Released June 2014 now available to buy. Starring Charlotte Ritchie, Craig Roberts, Rosamund Hanson, Dolly Wells / written & directed by Jamie Adams
This is the sort of small budget movie you’d normally find located somewhere in the United States probably starring Zooey Deschanel but instead we are in a damp looking Wales though the sentiments expressed are familiar enough. It works primarily because the setting is so different and Jamie Adams’ script and direction seem far more improvised than they probably were. The result is a film that leaves you with the impression you were actually there when the events happened.


Benny and Jolene are a folk duo in their early 20s who’ve known each other since schooldays and find themselves supposedly on the cusp of greatness. Yet this opens them up to outside influences and tensions while testing both their musical values and hitherto platonic friendship. It’s a story we’ve seen before in different forms though rarely as convincingly delivered. At its heart is the possibility of success, whether they even want it and what they have to do to attain it.
There’s a lot of humour, particularly during the first half of the film, as a gaggle of managers, producers and record company people seek to make their mark on the duo. Subtly each of them has a different outlook on what it is that makes the music work and how it might need to be changed. All the while Jolene becomes more receptive to their suggestions while Benny becomes increasingly irritated by them. This in turn starts to pick at their relationship which is one of those were everyone but the couple themselves can see they are really in love with each other.Through a series of amusing developments they become further apart from each other as their music starts to evolve too.

In the main roles both Charlotte Richie and Craig Roberts give excellent performances; you can believe in the character’s bonds and the strain they come under.
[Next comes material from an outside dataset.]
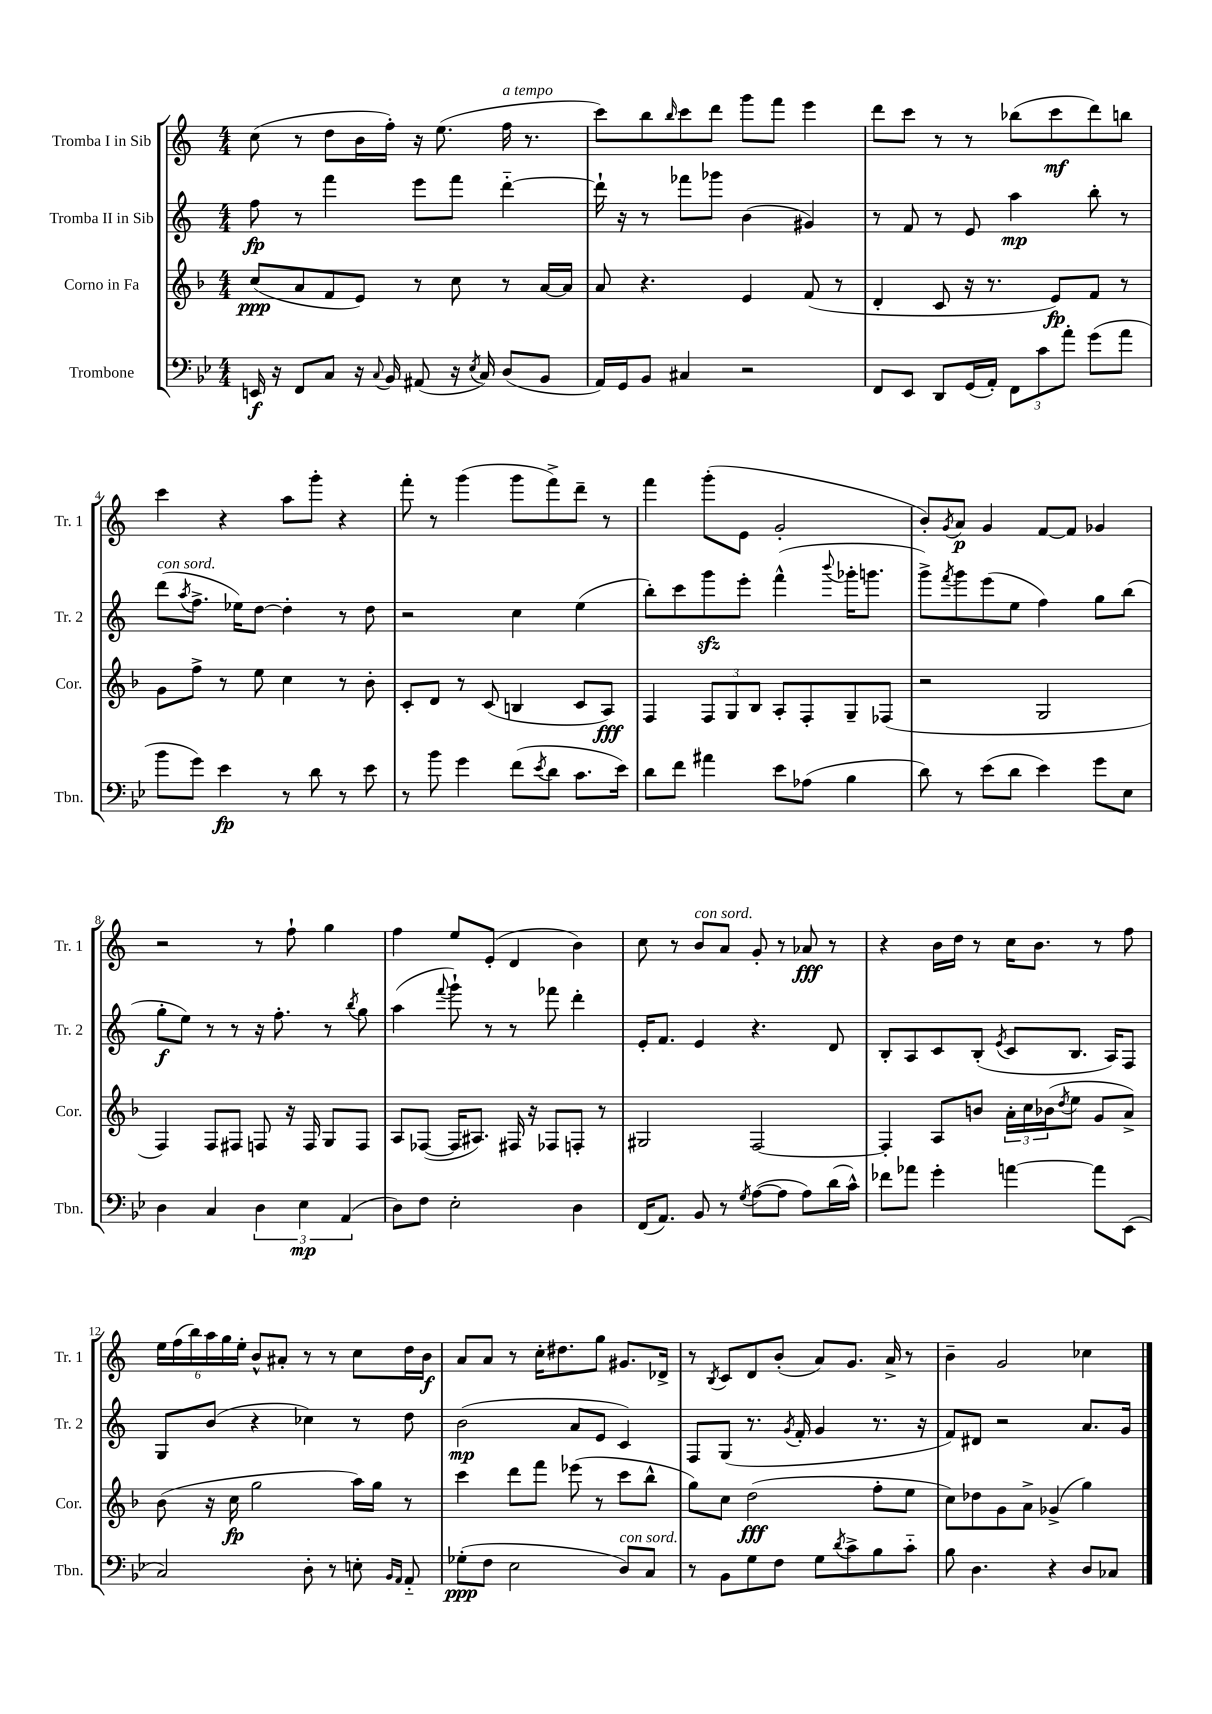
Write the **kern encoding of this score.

Charlotte Ritchie’s Jolene is not so much quirky because that would be too simple, but driven by music so much so that she will seemingly do anything to pursue goals. She is prepared to compromise, without perhaps realising it, anything. So when she wants to write a song about sex, she fakes advances towards a befuddled Benny and the result is a sort of soft rap tune about his lack of response. Craig Roberts remains deadpan even when annoyed which provides an edgier undercurrent to what would otherwise be just a little too kooky and bizarre.
They are well supported too by a cast that includes Keiron Self as their actually useless but permanently optimistic manager and Rosamund Hanson as their assigned PR person Nadia who almost steals the film! If it sounds like an out and out comedy, it’s not but the script is never too arch or knowing either. When the party travel to Wales for a poorly organised promotional trip the narrative becomes more serious though never tips over into melodrama. If anyone has a tantrum it’s a down to earth one.
Benny and Jolene is a gem of a film that successfully navigates its way through to a satisfying conclusion. Nothing big happens except of course what does happen means everything to the participants.